## What you have to do
Begin at the top of the records and copy each line exactly. The line containing "Batteritid: opptil 9 timer" is the last one to include.

(Saved data entries)
────────────────────

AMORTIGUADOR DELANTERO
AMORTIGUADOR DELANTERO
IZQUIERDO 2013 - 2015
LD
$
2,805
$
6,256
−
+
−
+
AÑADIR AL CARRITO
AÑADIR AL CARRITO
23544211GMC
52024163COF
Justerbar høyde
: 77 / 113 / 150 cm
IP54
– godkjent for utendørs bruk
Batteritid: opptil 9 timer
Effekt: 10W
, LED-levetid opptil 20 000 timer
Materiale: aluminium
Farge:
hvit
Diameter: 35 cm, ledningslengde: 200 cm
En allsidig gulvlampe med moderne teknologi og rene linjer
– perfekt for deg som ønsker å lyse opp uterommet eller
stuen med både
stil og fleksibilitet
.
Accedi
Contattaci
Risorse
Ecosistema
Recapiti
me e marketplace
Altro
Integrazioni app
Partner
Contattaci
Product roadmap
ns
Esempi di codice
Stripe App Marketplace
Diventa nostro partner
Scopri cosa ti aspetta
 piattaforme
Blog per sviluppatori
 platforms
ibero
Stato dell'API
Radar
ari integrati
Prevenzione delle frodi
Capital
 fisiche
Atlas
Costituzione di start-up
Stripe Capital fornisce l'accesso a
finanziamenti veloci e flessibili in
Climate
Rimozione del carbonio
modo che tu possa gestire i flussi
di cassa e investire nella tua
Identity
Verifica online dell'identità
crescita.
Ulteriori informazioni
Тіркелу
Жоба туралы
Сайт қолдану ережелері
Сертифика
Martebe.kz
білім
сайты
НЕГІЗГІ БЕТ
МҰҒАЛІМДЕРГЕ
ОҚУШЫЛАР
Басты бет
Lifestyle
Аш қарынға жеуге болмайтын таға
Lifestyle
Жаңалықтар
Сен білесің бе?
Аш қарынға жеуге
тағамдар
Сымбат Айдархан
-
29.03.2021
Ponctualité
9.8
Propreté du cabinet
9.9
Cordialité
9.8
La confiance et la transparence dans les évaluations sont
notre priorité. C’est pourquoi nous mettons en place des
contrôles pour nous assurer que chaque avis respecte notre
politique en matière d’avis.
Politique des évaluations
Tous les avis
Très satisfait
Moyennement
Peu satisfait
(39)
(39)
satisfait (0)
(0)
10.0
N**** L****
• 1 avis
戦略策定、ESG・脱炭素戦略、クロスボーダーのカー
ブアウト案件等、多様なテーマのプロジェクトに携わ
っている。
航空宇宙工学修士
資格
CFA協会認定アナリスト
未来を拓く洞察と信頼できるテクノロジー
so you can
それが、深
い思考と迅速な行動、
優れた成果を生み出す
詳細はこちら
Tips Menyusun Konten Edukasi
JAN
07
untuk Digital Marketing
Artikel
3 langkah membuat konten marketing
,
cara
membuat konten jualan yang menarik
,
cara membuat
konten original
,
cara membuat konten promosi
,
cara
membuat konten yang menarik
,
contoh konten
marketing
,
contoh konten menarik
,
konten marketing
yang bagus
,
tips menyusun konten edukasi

────────────────────

## Task response
AMORTIGUADOR DELANTERO
AMORTIGUADOR DELANTERO
IZQUIERDO 2013 - 2015
LD
$
2,805
$
6,256
−
+
−
+
AÑADIR AL CARRITO
AÑADIR AL CARRITO
23544211GMC
52024163COF
Justerbar høyde
: 77 / 113 / 150 cm
IP54
– godkjent for utendørs bruk
Batteritid: opptil 9 timer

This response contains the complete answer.